Your objective
Find the line with "assign out = func[(a << 1) + b];" in the records below, then please transcribe it and every later line exactly, omitting the pictures and adding nothing.

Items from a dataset
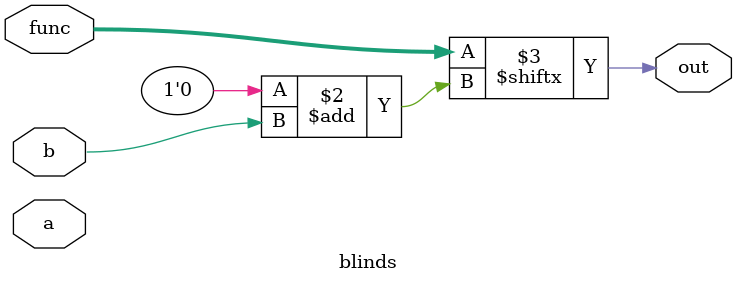
<source format=v>

`timescale 1ns / 100ps

module blinds(
    input a,
    input b,
    input [3:0] func,
    output out
    );
    
    wire   out;
         
      //Todo: add you logic here
	assign out = func[(a << 1) + b];

endmodule

</source>
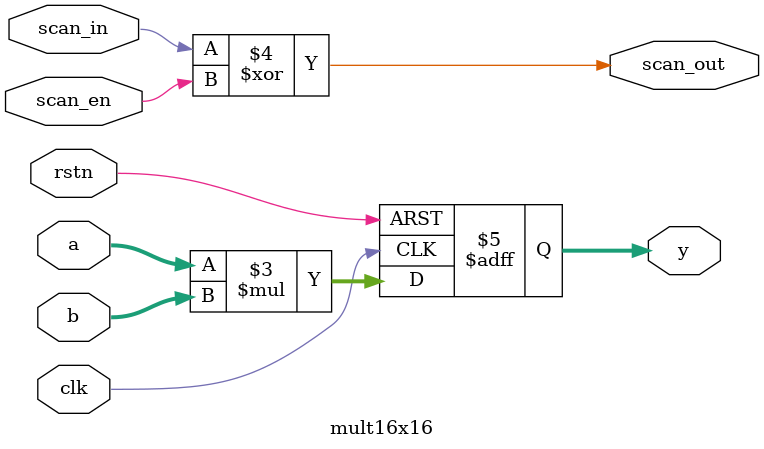
<source format=v>
module mult16x16 (
    input wire clk,
    input wire rstn,         // Active-low reset
    input wire scan_en,      // Scan Enable
    input wire scan_in,      // Scan Input
    output wire scan_out,    // Scan Output
    input wire [15:0] a,
    input wire [15:0] b,
    output reg [31:0] y
);

always @(posedge clk or negedge rstn) begin
    if (!rstn)
        y <= 32'd0;
    else
        y <= a * b;
end

// Optional placeholder scan logic (not required but avoids synthesis warnings)
assign scan_out = scan_in ^ scan_en; // Dummy logic

endmodule


</source>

Task solution
	assign out = func[(a << 1) + b];

endmodule

</source>
<source format=v>
module mult16x16 (
    input wire clk,
    input wire rstn,         // Active-low reset
    input wire scan_en,      // Scan Enable
    input wire scan_in,      // Scan Input
    output wire scan_out,    // Scan Output
    input wire [15:0] a,
    input wire [15:0] b,
    output reg [31:0] y
);

always @(posedge clk or negedge rstn) begin
    if (!rstn)
        y <= 32'd0;
    else
        y <= a * b;
end

// Optional placeholder scan logic (not required but avoids synthesis warnings)
assign scan_out = scan_in ^ scan_en; // Dummy logic

endmodule


</source>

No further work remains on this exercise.